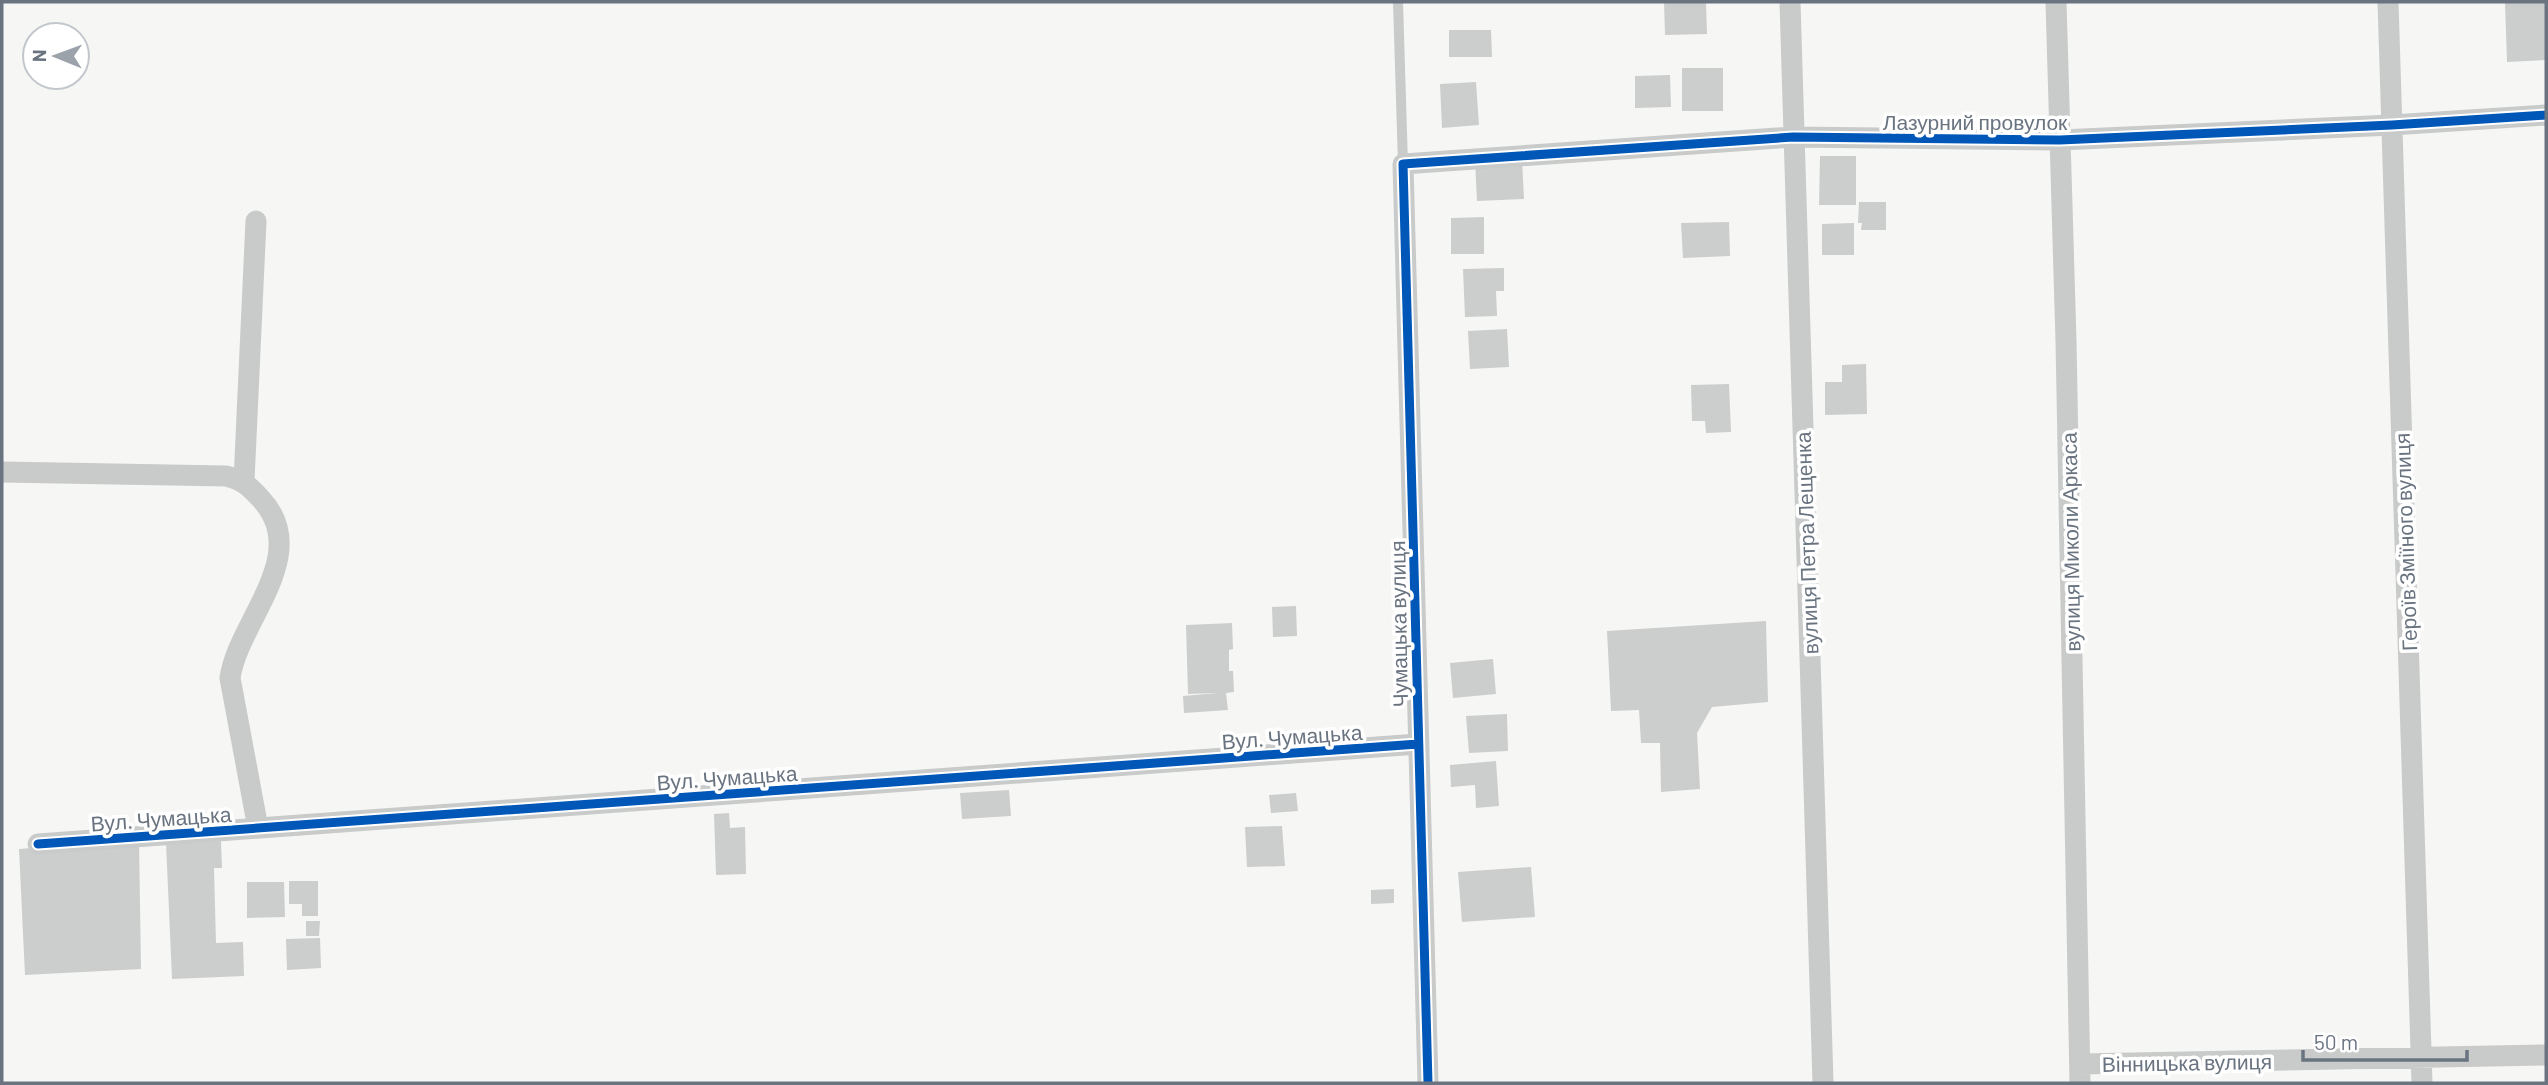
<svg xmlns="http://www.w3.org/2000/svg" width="2548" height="1085" font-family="Barlow,sans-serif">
<rect width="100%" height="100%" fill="#f6f6f5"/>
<path fill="#cccdcd" d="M1664,2h42l1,32 -42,1z
M2546,2v58l-39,2 -2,-59z
M1449,30h42l1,27h-43z
M1682,68h41v43h-41z
M1670,75l1,32 -36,1v-32z
M1476,82l3,43 -37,3 -2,-44z
M1820,156h36v49h-37z
M1522,159l2,40 -47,2 -2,-40z
M1859,202h27v28h-25l1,-7h-4z
M1484,217v37h-33v-36z
M1729,222l1,34 -47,2 -2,-35z
M1854,223v32h-32v-31z
M1504,268v23h-8l1,25 -32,1 -2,-48z
M1507,329l2,38 -39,2 -2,-38z
M1866,364l1,50 -42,1v-33h17v-17z
M1729,384l2,48 -25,1 -1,-12h-13l-1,-36z
M1296,606l1,30 -24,1 -1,-30z
M1766,621l2,81 -56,5 -15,26 3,56 -39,3 -1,-49h-19l-2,-33 -28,1 -4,-80z
M1232,623l1,26 -4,1v21h4l1,21 -8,1 2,17 -44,3 -1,-17 35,-3 -30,1 -2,-69z
M1493,659l3,35 -43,4 -3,-35z
M1507,714l1,37 -39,2 -3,-37z
M1496,761l3,45 -23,2 -1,-23 -24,2 -1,-22z
M1009,790l2,26 -49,3 -2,-26z
M1296,793l2,18 -27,2 -2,-18z
M729,813l1,15 15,-1 1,47 -30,1 -2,-61z
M1282,826l3,40 -38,1 -2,-40z
M139,840l2,129 -116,6 -6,-126z
M221,841l1,27h-8l2,75 27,-1 1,34 -72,3 -6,-136z
M1531,867l4,50 -73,5 -4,-50z
M289,881h29v35h-16v-12h-13z
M247,882h37l1,35 -38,1z
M1394,889v14l-23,1v-14z
M306,921h14l-1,15h-13z
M320,938l1,30 -34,2 -1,-31z"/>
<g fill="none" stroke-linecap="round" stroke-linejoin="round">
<path stroke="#c9caca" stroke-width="10" d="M1398,2l5,162"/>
<path stroke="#c9caca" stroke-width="21" d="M1790,2l33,1081
M2056,2l10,339 14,742
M2388,2l34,1081
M2,472l224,4c17,4 23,10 35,23 52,56 -23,122 -31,179l28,150
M244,481l12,-260
M38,844l1380,-100
M2080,1064l466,-9
M1428,1083l-25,-919 390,-27 267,3 332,-15 154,-10"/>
<g stroke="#fff" stroke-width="13">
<path id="cycleway" d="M38,844l1380,-100
M1428,1083l-25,-919 390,-27 267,3 332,-15 154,-10"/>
</g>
<use href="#cycleway" stroke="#0057b8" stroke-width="9"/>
</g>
<g text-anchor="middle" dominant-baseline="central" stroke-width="7" stroke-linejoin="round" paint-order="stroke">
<g font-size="21" fill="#6a7481" stroke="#fff">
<text x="1975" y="121">Лазурний провулок</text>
<text transform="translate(2070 542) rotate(-91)">вулиця Миколи Аркаса</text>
<text transform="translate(2405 542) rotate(-92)">Героїв Зміїного вулиця</text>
<text transform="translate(1806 543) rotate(-92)">вулиця Петра Лещенка</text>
<text transform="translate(1398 624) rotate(-91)">Чумацька вулиця</text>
<text transform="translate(1292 736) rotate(-4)">Вул. Чумацька</text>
<text transform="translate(727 777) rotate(-4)">Вул. Чумацька</text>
<text transform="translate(161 818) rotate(-4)">Вул. Чумацька</text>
<text transform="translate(2187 1062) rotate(-1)">Вінницька вулиця</text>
</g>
</g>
<rect width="2548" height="1085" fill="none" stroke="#6a7481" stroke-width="7"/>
<g transform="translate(56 56) rotate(271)"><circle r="33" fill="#ffffff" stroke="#c3c7cd" stroke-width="2"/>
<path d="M0-5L12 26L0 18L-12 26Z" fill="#9ba2aa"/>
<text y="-10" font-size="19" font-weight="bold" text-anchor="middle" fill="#6a7481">N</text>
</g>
<path d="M2303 1050v10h164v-10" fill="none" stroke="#6a7481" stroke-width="3.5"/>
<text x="2314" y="1050" font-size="21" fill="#6a7481" stroke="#ffffff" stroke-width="5" paint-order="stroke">50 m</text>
</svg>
###
• [Try it]
All of the data is to be reproduced exactly, with the pictures left out.

• [The answer]
<svg xmlns="http://www.w3.org/2000/svg" width="2548" height="1085" font-family="Barlow,sans-serif">
<rect width="100%" height="100%" fill="#f6f6f5"/>
<path fill="#cccdcd" d="M1664,2h42l1,32 -42,1z
M2546,2v58l-39,2 -2,-59z
M1449,30h42l1,27h-43z
M1682,68h41v43h-41z
M1670,75l1,32 -36,1v-32z
M1476,82l3,43 -37,3 -2,-44z
M1820,156h36v49h-37z
M1522,159l2,40 -47,2 -2,-40z
M1859,202h27v28h-25l1,-7h-4z
M1484,217v37h-33v-36z
M1729,222l1,34 -47,2 -2,-35z
M1854,223v32h-32v-31z
M1504,268v23h-8l1,25 -32,1 -2,-48z
M1507,329l2,38 -39,2 -2,-38z
M1866,364l1,50 -42,1v-33h17v-17z
M1729,384l2,48 -25,1 -1,-12h-13l-1,-36z
M1296,606l1,30 -24,1 -1,-30z
M1766,621l2,81 -56,5 -15,26 3,56 -39,3 -1,-49h-19l-2,-33 -28,1 -4,-80z
M1232,623l1,26 -4,1v21h4l1,21 -8,1 2,17 -44,3 -1,-17 35,-3 -30,1 -2,-69z
M1493,659l3,35 -43,4 -3,-35z
M1507,714l1,37 -39,2 -3,-37z
M1496,761l3,45 -23,2 -1,-23 -24,2 -1,-22z
M1009,790l2,26 -49,3 -2,-26z
M1296,793l2,18 -27,2 -2,-18z
M729,813l1,15 15,-1 1,47 -30,1 -2,-61z
M1282,826l3,40 -38,1 -2,-40z
M139,840l2,129 -116,6 -6,-126z
M221,841l1,27h-8l2,75 27,-1 1,34 -72,3 -6,-136z
M1531,867l4,50 -73,5 -4,-50z
M289,881h29v35h-16v-12h-13z
M247,882h37l1,35 -38,1z
M1394,889v14l-23,1v-14z
M306,921h14l-1,15h-13z
M320,938l1,30 -34,2 -1,-31z"/>
<g fill="none" stroke-linecap="round" stroke-linejoin="round">
<path stroke="#c9caca" stroke-width="10" d="M1398,2l5,162"/>
<path stroke="#c9caca" stroke-width="21" d="M1790,2l33,1081
M2056,2l10,339 14,742
M2388,2l34,1081
M2,472l224,4c17,4 23,10 35,23 52,56 -23,122 -31,179l28,150
M244,481l12,-260
M38,844l1380,-100
M2080,1064l466,-9
M1428,1083l-25,-919 390,-27 267,3 332,-15 154,-10"/>
<g stroke="#fff" stroke-width="13">
<path id="cycleway" d="M38,844l1380,-100
M1428,1083l-25,-919 390,-27 267,3 332,-15 154,-10"/>
</g>
<use href="#cycleway" stroke="#0057b8" stroke-width="9"/>
</g>
<g text-anchor="middle" dominant-baseline="central" stroke-width="7" stroke-linejoin="round" paint-order="stroke">
<g font-size="21" fill="#6a7481" stroke="#fff">
<text x="1975" y="121">Лазурний провулок</text>
<text transform="translate(2070 542) rotate(-91)">вулиця Миколи Аркаса</text>
<text transform="translate(2405 542) rotate(-92)">Героїв Зміїного вулиця</text>
<text transform="translate(1806 543) rotate(-92)">вулиця Петра Лещенка</text>
<text transform="translate(1398 624) rotate(-91)">Чумацька вулиця</text>
<text transform="translate(1292 736) rotate(-4)">Вул. Чумацька</text>
<text transform="translate(727 777) rotate(-4)">Вул. Чумацька</text>
<text transform="translate(161 818) rotate(-4)">Вул. Чумацька</text>
<text transform="translate(2187 1062) rotate(-1)">Вінницька вулиця</text>
</g>
</g>
<rect width="2548" height="1085" fill="none" stroke="#6a7481" stroke-width="7"/>
<g transform="translate(56 56) rotate(271)"><circle r="33" fill="#ffffff" stroke="#c3c7cd" stroke-width="2"/>
<path d="M0-5L12 26L0 18L-12 26Z" fill="#9ba2aa"/>
<text y="-10" font-size="19" font-weight="bold" text-anchor="middle" fill="#6a7481">N</text>
</g>
<path d="M2303 1050v10h164v-10" fill="none" stroke="#6a7481" stroke-width="3.5"/>
<text x="2314" y="1050" font-size="21" fill="#6a7481" stroke="#ffffff" stroke-width="5" paint-order="stroke">50 m</text>
</svg>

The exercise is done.